EXERCISE TASK A = In the thread announcing the Ray Dionaldo seminar, by what date must pre-registration be received?
EXERCISE TASK B = Repeat the stretch of the seminar thread from "Ray Dionaldo has" through "Sayoc Fighting Systems.".
EXERCISE TASK C = Write what comes next in the thread about the Ray Dionaldo seminar, picking up after its final sentence.

EXTRACT TO READ =
****

# Tuhon Ray Dionaldo Seminar



## Ern-Dog (Jan 28, 2004)

A.F.S. Academy of Martial Arts and Fitness is proud to announce that Tuhon Ray Dionaldo will be holding a 2-day seminar in Richmond, Kentucky.

When: April 3 & 4
Time:  10:00 AM to 5:00 PM (both days)
Cost: $75 for one day, $110 for both

Where:
AFS Academy of Martial Arts & Fitness
427 Big Hill Ave.
Richmond, Ky. 40475
Phone: (859)623-8023
Email: Director@AFSacademy.com 

www.AFSacademy.com


----------



## Ern-Dog (Jan 28, 2004)

Pre-registered: $65 for one day,  $100 for both 
                    (Must be received by March 15)


----------



## Ern-Dog (Jan 29, 2004)

Ray Dionaldo has over 20 years experience in the martial arts.  Along with this experience and instructors ranking in several arts such as: Pekiti-Tirsia, Modern Arnis, and Pambuan Arnis, to name a few, he was recently promoted to Tuhon in Sayoc Kali. Along with this promotion, Tuhon Ray Dionaldo and Tuhon Felix Cortes have also been tapped to lead Sayoc Fighting Systems.

****

DATA LINES =
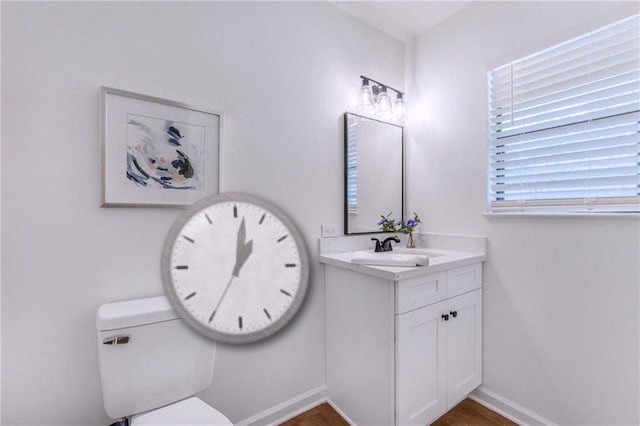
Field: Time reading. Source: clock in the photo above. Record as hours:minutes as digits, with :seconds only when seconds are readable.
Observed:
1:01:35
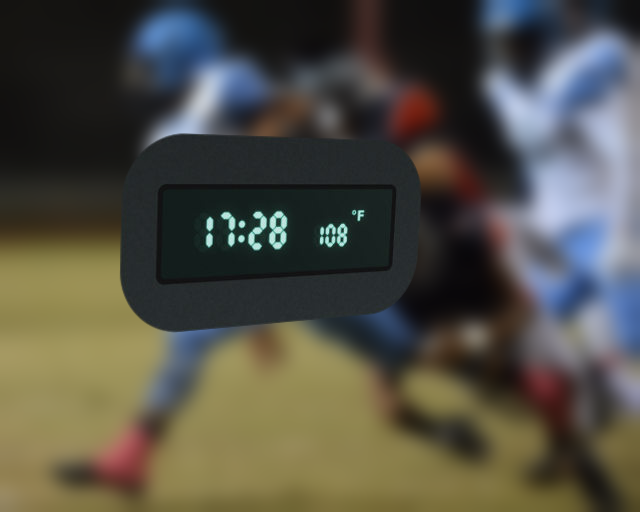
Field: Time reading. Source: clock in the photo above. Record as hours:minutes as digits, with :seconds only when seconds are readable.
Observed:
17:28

****

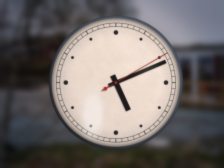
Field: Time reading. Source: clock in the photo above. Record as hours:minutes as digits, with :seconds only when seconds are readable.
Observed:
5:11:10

****

REPLY A = March 15

REPLY B =
Ray Dionaldo has over 20 years experience in the martial arts.  Along with this experience and instructors ranking in several arts such as: Pekiti-Tirsia, Modern Arnis, and Pambuan Arnis, to name a few, he was recently promoted to Tuhon in Sayoc Kali. Along with this promotion, Tuhon Ray Dionaldo and Tuhon Felix Cortes have also been tapped to lead Sayoc Fighting Systems.

REPLY C =
Founder of FCS Kali (Filipino Combat Systems), Tuhon Ray Dionaldo has combined elements of various Filipino martial arts to create a very close range combat art with extremely fast and fluid motions.  FCS Kali specializes in the corto corto range (very close) and teaches the Punyo Mano system, through which the punyo is used as a hand, enabling practitioners to flow effortlessly around an opponent while locking, trapping, and striking even in the Corto Corto range.

Tuhon Ray will be teaching elements of FCS Kali, Sayoc Kali and Sayoc Fighting Systems.  *As well as teaching a special session during the seminar that will focus on the use of the Kerambit.*


----------



## Ern-Dog (Feb 4, 2004)

DATE CHANGE:

Due to scheduling conflicts the seminar has been moved to April 17 and 18.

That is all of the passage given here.